━━━ SUPPLIED ENTRIES ━━━

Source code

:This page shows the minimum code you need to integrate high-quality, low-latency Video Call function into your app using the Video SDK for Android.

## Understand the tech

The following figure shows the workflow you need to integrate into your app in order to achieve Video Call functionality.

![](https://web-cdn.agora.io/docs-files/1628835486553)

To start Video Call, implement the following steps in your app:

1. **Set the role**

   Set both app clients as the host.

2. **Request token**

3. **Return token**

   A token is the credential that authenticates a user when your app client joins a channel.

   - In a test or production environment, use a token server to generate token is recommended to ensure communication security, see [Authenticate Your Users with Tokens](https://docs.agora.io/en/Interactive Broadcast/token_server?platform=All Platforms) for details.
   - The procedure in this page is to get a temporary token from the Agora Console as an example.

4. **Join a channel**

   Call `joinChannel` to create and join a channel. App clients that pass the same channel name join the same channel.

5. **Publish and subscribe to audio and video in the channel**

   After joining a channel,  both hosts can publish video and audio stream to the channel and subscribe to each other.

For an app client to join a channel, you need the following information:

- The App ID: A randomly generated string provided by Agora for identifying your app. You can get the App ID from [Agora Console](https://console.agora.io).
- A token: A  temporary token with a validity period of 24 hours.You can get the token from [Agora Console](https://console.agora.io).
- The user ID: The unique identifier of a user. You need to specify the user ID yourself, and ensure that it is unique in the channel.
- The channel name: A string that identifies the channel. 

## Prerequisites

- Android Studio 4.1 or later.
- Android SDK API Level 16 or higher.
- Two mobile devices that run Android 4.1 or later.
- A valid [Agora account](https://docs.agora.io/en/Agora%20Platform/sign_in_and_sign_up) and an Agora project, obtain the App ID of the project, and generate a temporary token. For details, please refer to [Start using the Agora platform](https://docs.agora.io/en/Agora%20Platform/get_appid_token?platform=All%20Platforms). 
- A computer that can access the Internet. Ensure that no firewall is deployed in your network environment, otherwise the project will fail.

━━━

=== ASSIGNMENT ===
Give back exactly the lines of the listing above, starting with its first line and ending with the line that holds "- Android SDK API Level 16 or higher.".

=== FINAL ANSWER ===
Source code

:This page shows the minimum code you need to integrate high-quality, low-latency Video Call function into your app using the Video SDK for Android.

## Understand the tech

The following figure shows the workflow you need to integrate into your app in order to achieve Video Call functionality.

![](https://web-cdn.agora.io/docs-files/1628835486553)

To start Video Call, implement the following steps in your app:

1. **Set the role**

   Set both app clients as the host.

2. **Request token**

3. **Return token**

   A token is the credential that authenticates a user when your app client joins a channel.

   - In a test or production environment, use a token server to generate token is recommended to ensure communication security, see [Authenticate Your Users with Tokens](https://docs.agora.io/en/Interactive Broadcast/token_server?platform=All Platforms) for details.
   - The procedure in this page is to get a temporary token from the Agora Console as an example.

4. **Join a channel**

   Call `joinChannel` to create and join a channel. App clients that pass the same channel name join the same channel.

5. **Publish and subscribe to audio and video in the channel**

   After joining a channel,  both hosts can publish video and audio stream to the channel and subscribe to each other.

For an app client to join a channel, you need the following information:

- The App ID: A randomly generated string provided by Agora for identifying your app. You can get the App ID from [Agora Console](https://console.agora.io).
- A token: A  temporary token with a validity period of 24 hours.You can get the token from [Agora Console](https://console.agora.io).
- The user ID: The unique identifier of a user. You need to specify the user ID yourself, and ensure that it is unique in the channel.
- The channel name: A string that identifies the channel. 

## Prerequisites

- Android Studio 4.1 or later.
- Android SDK API Level 16 or higher.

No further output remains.